Haberin Devamı
Paris’te işlenen üçlü cinayetin ardından çok geniş bir çerçevede “spekülasyon” üretiminin devam etmesi son derece doğal.
Öldürülenler Paris’te siyasi faaliyette bulunan üç kadındır, profesyonelce “infaz” edilmişlerdir; cinayetin işlendiği yer şehrin canlı bir merkezidir.
Kurbanlardan biri PKK kurucularındandır, üst düzey sorumluluk taşımış, bir dönem Öcalan ile ters düşmüş, sonra geri dönmüştür.
Bir dönem Avrupa’da, Fransa’da PKK çevrelerinin karıştığı para trafiği, hatta uyuşturucu meselesinden, mafya tarzı ilişkilerden çok söz edilmiştir...

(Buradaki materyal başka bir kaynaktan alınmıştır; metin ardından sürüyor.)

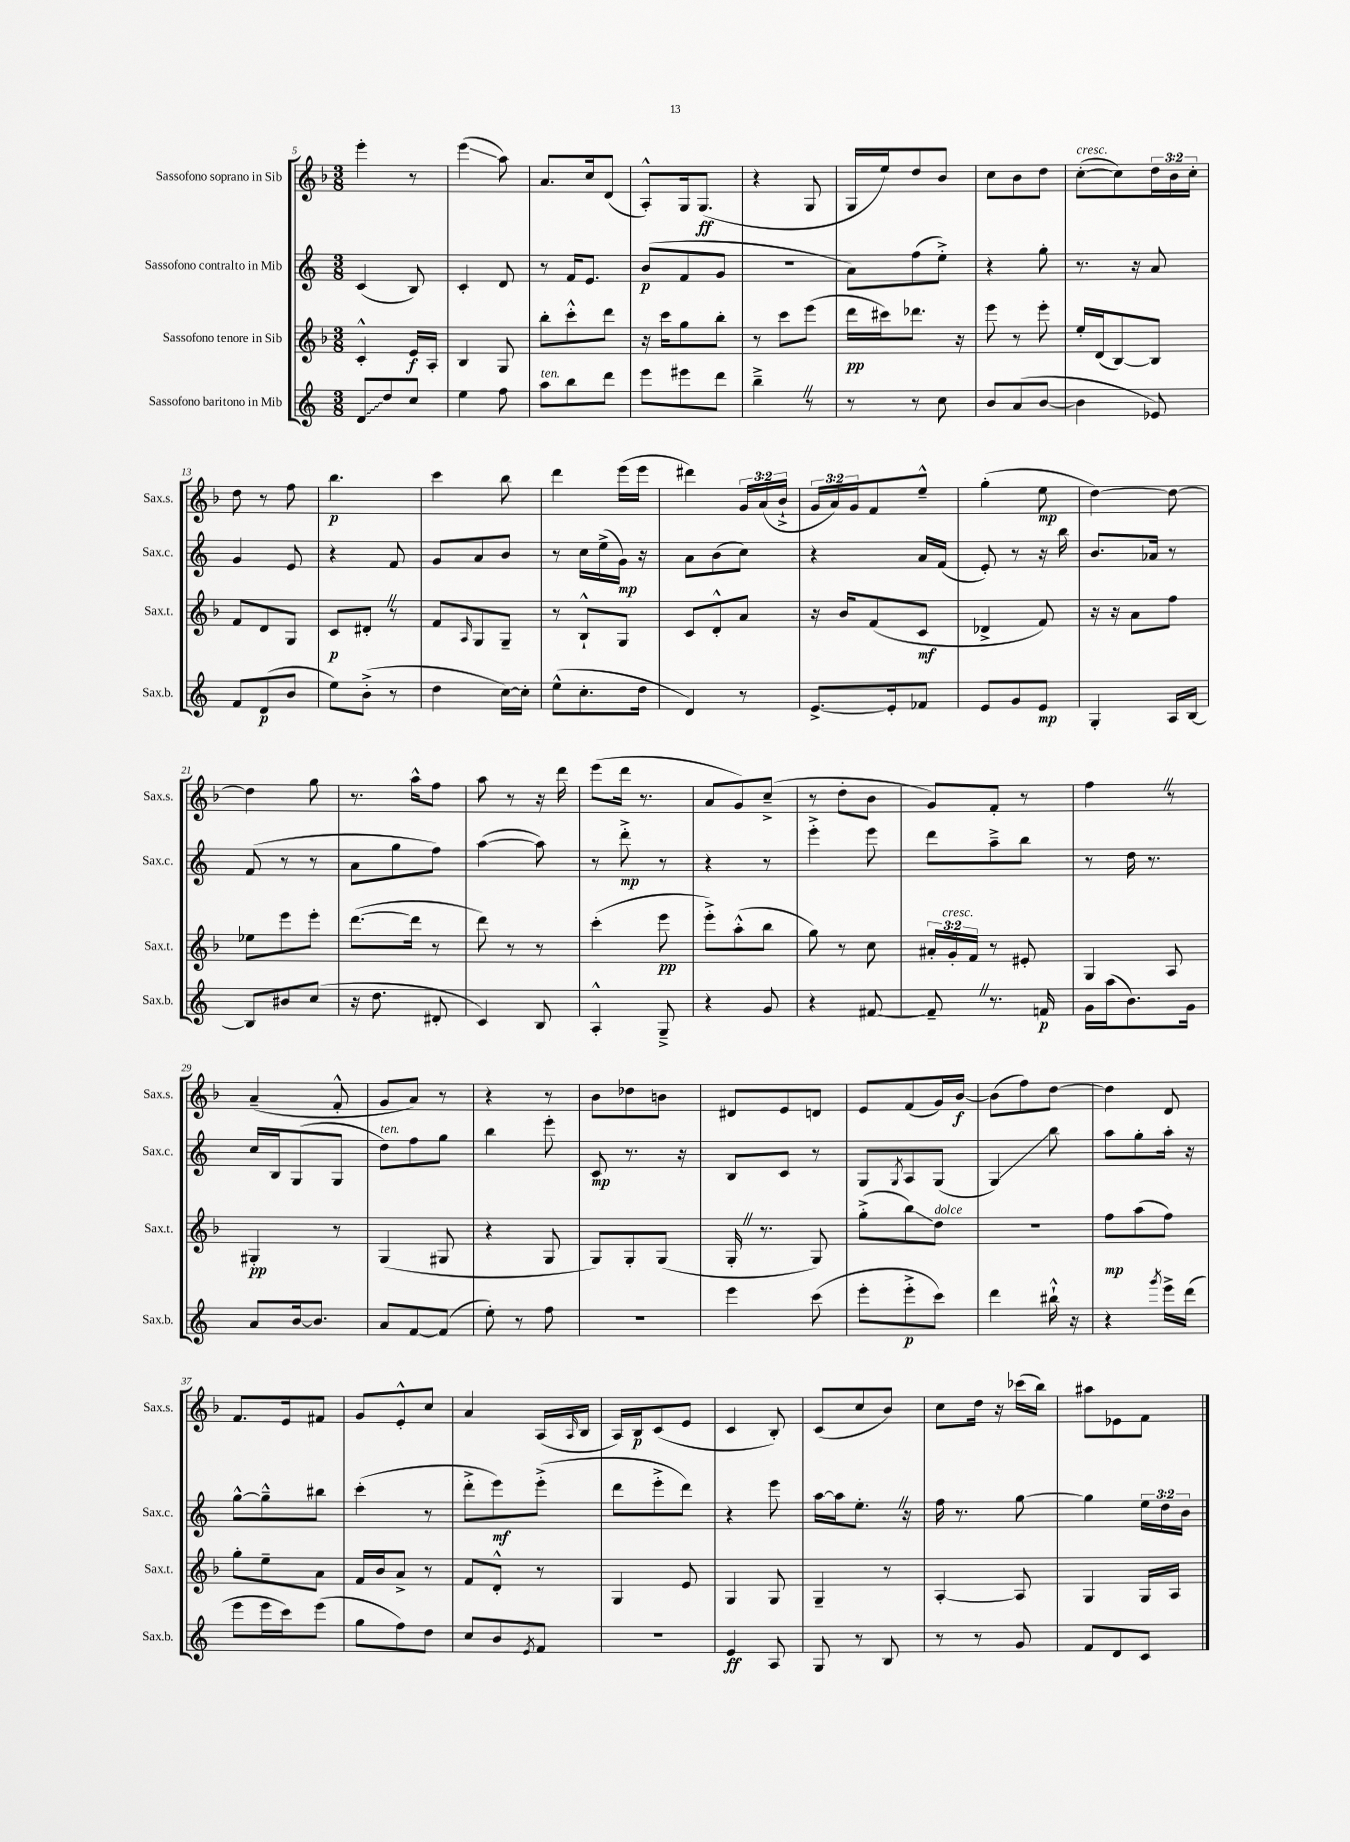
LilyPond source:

Ancak içeride ve dışarıda kamuoyunun ana “refleksi”, zamanlaması dolayısıyla cinayetleri esasen “barış sürecini önleme amacıyla yapılmış bir eylem” olarak görmek oldu.
Kürt siyaseti, cinayetlerin sorumlusunu, barış sürecinin engellemek isteyen “derin devlet” olarak ilan etti, tepkilerini bu yönde yürütüyor.

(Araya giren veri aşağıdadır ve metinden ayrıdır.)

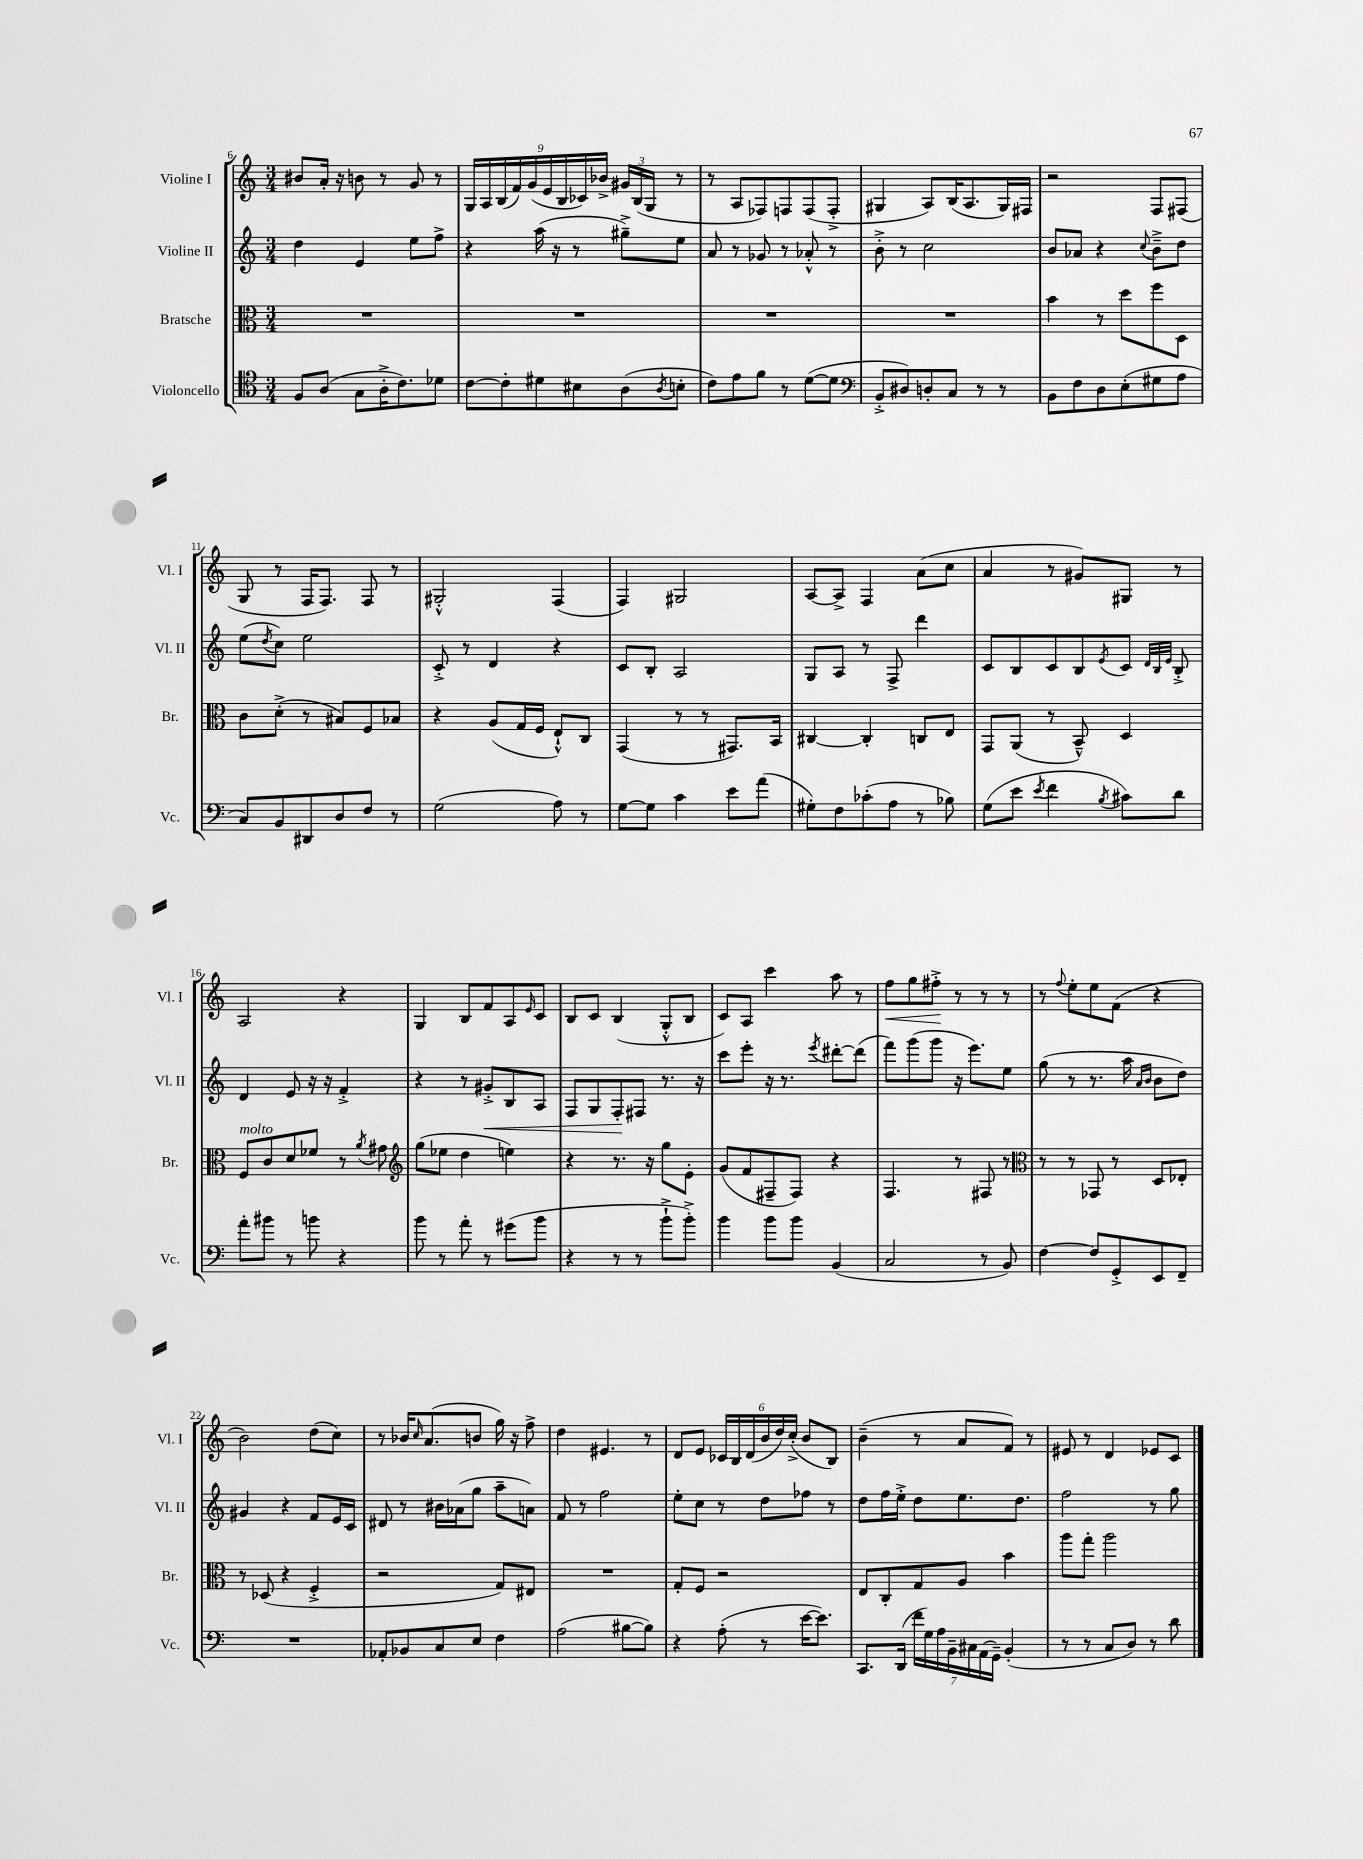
<<
\new StaffGroup <<
\new Staff = "s0" \with { instrumentName = "Violine I" shortInstrumentName = "Vl. I" } {
    \clef treble \key c \major \numericTimeSignature \time 3/4
    bis'8 a'16-. r16 b'8 r8 g'8 r8 |
    \tuplet 9/8 { g16 a16 b16( f'16) g'16( e'16 b16 ces'16) bes'16-> } \tuplet 3/2 { gis'16 b16( g16 } r8 |
    r8 a8 fes8) f8 f8( f8-.-> |
    gis4 a8) b16( a8. gis16) fis16 |
    r2 f8 fis8( |
    g8 r8 f16 f8.) f8 r8 |
    gis2-.-^ f4( |
    f4) gis2 |
    a8~ a8-> f4 a'8( c''8 |
    a'4 r8 gis'8) gis8 r8 |
    a2 r4 |
    g4 b8 f'8 a8 \grace { e'16 } c'8 |
    b8 c'8 b4( g8-.-^ b8 |
    c'8) a8 c'''4 a''8 r8 |
    f''8\< g''8 fis''8-.->\! r8 r8 r8 |
    r8 \appoggiatura { f''8 } e''8-. e''8 f'8( r4 |
    b'2) d''8( c''8) |
    r8 bes'16 \grace { c''16 } a'8.( b'8 g''16) r16 f''8-> |
    d''4 eis'4. r8 |
    d'8 e'8 \tuplet 6/4 { ces'16 b16 d'16( b'16 d''16) c''16-.->( } b'8 b8) |
    b'4--( r8 a'8 f'8) r8 |
    eis'8 r8 d'4 ees'8 c'8 \bar "|." |
}
\new Staff = "s1" \with { instrumentName = "Violine II" shortInstrumentName = "Vl. II" } {
    \clef treble \key c \major \numericTimeSignature \time 3/4
    d''4 e'4 e''8 f''8-> |
    r4 a''16( r16 r8 gis''8--->) e''8 |
    a'8 r8 ges'8 r8 aes'8-.-^ r8 |
    b'8-.-> r8 c''2 |
    b'8 aes'8 r4 \appoggiatura { c''8 } b'8---> d''8 |
    e''8( \acciaccatura { d''8 } c''8) e''2 |
    c'8-.-> r8 d'4 r4 |
    c'8 b8-. a2 |
    g8 a8 r8 f8-> d'''4 |
    c'8 b8 c'8 b8 \acciaccatura { e'8 } c'8 \grace { d'32 b32 e'32 } b8-.-> |
    d'4 e'8 r16 r16 f'4-.-> |
    r4 r8 gis'8-.->\< b8 a8 |
    f8 g8 f8-.\! fis8 r8. r16 |
    c'''8 e'''8-. r16 r8. \acciaccatura { e'''8 } dis'''8~-. dis'''8( |
    f'''8) g'''8( g'''8 r16 e'''8.) e''8 |
    g''8( r8 r8. a''16 \grace { a'16 b'16 } b'8 d''8) |
    gis'4 r4 f'8 e'16 c'16 |
    dis'8 r8 bis'16 aes'16( g''8 a''8-- a'8) |
    f'8 r8 f''2 |
    e''8-. c''8 r8 d''8 fes''8 r8 |
    d''8 f''16 e''16-.-> d''8 e''8. d''8. |
    f''2 r8 g''8 \bar "|." |
}
\new Staff = "s2" \with { instrumentName = "Bratsche" shortInstrumentName = "Br." } {
    \clef alto \key c \major \numericTimeSignature \time 3/4
    R2. |
    R2. |
    R2. |
    R2. |
    b'4 r8 d''8 f''8 d8 |
    c'8 d'8-.->( r8 bis8) f8 bes8 |
    r4 a8( g16 f16 e8-!-^) c8 |
    g,4( r8 r8 gis,8.) b,16 |
    cis4~ cis4-. c8 e8 |
    g,8 a,8( r8 b,8---^) d4 |
    f8^\markup { \italic "molto" } c'8 d'8 fes'8 r8 \acciaccatura { a'8 } gis'8 |
    \clef treble g''8( ees''8 d''4 e''4) |
    r4 r8. r16 g''8 e'8-. |
    g'8( f'8 fis8-- fis8) r4 |
    f4. r8 fis8 r8 |
    \clef alto r8 r8 ges,8 r8 d8 ees8-. |
    r8 des8( r4 f4-.-> |
    r2 g8) eis8 |
    R2. |
    g8-. f8 r2 |
    e8 c8-. g8 a8 b'4 |
    a''8 g''8-. a''2 \bar "|." |
}
\new Staff = "s3" \with { instrumentName = "Violoncello" shortInstrumentName = "Vc." } {
    \clef tenor \key c \major \numericTimeSignature \time 3/4
    f8 a8( g8 a16-.-> c'8.) des'8 |
    c'8~ c'8-. dis'8 bis8 a8( \acciaccatura { a8 } b8-. |
    c'8) e'8 f'8 r8 d'8~( d'8 |
    \clef bass b,8-.-> dis8) d8-. c8 r8 r8 |
    b,8 f8 d8 e8-.( gis8 a8 |
    c8) b,8 dis,8 d8 f8 r8 |
    g2( a8) r8 |
    g8~ g8 c'4 e'8 a'8( |
    gis8-.) f8 ces'8-.( a8 r8 bes8) |
    g8( e'8 \acciaccatura { e'8 } f'4 \acciaccatura { b8 } cis'8) d'8 |
    a'8-. bis'8 r8 b'8 r4 |
    b'8 r8 a'8-. r8 gis'8( b'8 |
    r4 r8 r8 b'8-!-> b'8-.->) |
    b'4 b'8 b'8 b,4( |
    c2 r8 b,8) |
    f4~ f8 g,8-.-> e,8 f,8-- |
    R2. |
    aes,8-. bes,8 c8 e8 f4 |
    a2( bis8~ bis8) |
    r4 a8-.( r8 e'16~ e'8.) |
    c,8. d,16( \tuplet 7/4 { f'16 g16) a16 b,16-- cis16 a,16( g,16--) } b,4-.( |
    r8 r8 c8 d8) r8 d'8 \bar "|." |
}
>>
>>
\layout { \context { \Score currentBarNumber = #6 } }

Barış sürecine bir engel çıktığını düşünerek bundan memnuniyetlerini açıkça gösteren kimi çevreler de “PKK içi hesaplaşma” diye bağırmayı sürdürüyor.
Barış karşıtları bu olayı sonuna kadar kullanmaya çalışacak, değişik çevrelerde zihin karmaşası yaratma çabalarını sürdürecektir.

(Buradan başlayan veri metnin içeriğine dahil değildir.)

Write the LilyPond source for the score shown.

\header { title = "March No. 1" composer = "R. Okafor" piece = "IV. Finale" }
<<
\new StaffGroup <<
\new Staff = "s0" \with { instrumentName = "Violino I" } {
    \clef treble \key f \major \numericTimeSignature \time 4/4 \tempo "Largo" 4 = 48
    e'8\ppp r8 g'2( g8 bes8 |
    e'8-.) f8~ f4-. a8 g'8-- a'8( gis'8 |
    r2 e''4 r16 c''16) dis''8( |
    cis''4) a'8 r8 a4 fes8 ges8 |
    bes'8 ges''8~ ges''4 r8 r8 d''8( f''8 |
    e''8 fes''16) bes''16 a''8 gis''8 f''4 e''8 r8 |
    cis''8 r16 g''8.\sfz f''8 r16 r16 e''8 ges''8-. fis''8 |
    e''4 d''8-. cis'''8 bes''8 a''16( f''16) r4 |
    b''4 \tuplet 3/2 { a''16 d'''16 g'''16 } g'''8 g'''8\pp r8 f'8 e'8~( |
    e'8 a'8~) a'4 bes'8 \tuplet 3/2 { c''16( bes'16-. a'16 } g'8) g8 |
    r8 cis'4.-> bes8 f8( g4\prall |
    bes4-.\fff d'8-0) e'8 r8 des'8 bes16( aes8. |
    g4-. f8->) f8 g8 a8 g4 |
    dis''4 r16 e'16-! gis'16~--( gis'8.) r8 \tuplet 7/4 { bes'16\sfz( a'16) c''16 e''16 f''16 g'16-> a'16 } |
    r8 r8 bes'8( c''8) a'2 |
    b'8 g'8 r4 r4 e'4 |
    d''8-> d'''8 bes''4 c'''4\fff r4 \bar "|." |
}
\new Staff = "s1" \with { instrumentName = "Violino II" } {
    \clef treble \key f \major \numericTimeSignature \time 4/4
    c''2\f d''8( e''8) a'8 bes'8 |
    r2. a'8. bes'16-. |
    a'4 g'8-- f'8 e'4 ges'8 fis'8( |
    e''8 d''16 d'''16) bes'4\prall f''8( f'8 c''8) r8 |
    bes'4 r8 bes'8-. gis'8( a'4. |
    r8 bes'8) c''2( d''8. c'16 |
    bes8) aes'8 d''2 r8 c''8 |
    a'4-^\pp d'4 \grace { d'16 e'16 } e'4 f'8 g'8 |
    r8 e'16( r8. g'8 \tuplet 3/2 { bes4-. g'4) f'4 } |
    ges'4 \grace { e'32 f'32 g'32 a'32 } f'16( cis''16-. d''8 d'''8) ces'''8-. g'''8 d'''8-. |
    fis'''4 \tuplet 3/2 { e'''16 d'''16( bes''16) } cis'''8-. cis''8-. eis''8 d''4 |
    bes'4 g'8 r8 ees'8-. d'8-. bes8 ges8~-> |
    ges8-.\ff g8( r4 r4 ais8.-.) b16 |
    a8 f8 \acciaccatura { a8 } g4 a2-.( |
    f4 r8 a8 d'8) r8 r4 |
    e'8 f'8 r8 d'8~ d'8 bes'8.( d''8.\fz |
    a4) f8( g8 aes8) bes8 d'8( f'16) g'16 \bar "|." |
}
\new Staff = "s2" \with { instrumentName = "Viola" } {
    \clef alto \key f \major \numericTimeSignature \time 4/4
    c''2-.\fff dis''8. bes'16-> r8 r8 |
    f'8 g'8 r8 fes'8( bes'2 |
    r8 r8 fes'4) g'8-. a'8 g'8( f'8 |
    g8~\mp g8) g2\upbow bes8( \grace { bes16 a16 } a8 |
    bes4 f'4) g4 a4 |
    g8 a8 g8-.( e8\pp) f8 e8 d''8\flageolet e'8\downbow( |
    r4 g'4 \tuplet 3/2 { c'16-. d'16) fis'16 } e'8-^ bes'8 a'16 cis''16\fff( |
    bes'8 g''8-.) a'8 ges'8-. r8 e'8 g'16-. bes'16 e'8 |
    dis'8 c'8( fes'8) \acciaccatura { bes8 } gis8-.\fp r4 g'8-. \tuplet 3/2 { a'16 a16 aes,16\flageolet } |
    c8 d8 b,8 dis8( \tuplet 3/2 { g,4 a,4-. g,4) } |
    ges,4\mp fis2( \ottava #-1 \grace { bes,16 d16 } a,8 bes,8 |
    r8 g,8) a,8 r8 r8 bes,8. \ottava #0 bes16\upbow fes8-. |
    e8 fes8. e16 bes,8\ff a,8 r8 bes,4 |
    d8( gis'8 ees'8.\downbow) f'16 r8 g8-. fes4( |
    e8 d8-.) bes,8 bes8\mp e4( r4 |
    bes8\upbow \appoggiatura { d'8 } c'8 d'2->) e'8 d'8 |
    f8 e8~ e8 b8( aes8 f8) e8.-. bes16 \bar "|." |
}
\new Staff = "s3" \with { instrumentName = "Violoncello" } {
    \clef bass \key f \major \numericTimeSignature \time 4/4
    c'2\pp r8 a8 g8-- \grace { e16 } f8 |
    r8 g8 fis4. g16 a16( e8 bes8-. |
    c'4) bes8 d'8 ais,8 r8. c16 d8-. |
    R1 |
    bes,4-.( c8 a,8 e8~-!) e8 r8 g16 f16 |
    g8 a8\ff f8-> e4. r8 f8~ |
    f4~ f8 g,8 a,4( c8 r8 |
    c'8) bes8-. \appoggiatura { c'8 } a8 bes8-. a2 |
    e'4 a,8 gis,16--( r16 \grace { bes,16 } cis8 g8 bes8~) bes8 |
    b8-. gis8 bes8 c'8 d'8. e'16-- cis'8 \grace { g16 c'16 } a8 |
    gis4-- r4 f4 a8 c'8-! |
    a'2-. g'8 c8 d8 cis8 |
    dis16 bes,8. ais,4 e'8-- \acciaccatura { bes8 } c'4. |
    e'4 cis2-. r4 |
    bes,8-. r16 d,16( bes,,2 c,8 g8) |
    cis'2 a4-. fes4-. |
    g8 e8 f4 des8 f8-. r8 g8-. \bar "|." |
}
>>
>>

Barış süreci AKP hükümetinin iradesiyle canlanmış, kuvvetli şekilde, sonuç alma umudu ve beklentisi yaratmıştır. Kürt siyasetinin de esas olarak bu hatta yer aldığı, İmralı’dan başlayan “müzakere sistemi”nin en ileri aşamalara gidebileceği umudu ve beklentisi içinde olduğu açık olarak görülüyor.
CHP de bu aşamada “tekere çomak sokma” görüntüsü vermeme, kamuoyundaki yaygın iyimserliğin yanında durma özenini göstermeye devam ediyor.
Paris’teki üçlü cinayet, doğrudan barış sürecine sabotaj hedefli olmasa bile, kimin “eseri” olursa olsun, planlayan da tetiği çeken de muhtemel sonuçlarını bilmiyor olamaz.
Olayın aydınlanmasını istemek Kürt siyasetinin de bütün kamuoyunun da hakkıdır. Ve bunun için de “tepkilerin yönetilmesi” gibi bir sorumluluk, hem sürecin başındaki iradenin hem de sürecin “son fırsat” olduğunu bilenlerin üzerindedir.
Bu cinayetlerin yarattığı kriz de büyük olasılıkla aşılacak. Ama arkasından başka kanlı senaryoların gündeme sokulabileceğini siyasi iradenin bütün tarafları göz önünde bulundurmak ve bunu kamuoyunun önünde göstermek durumundadır.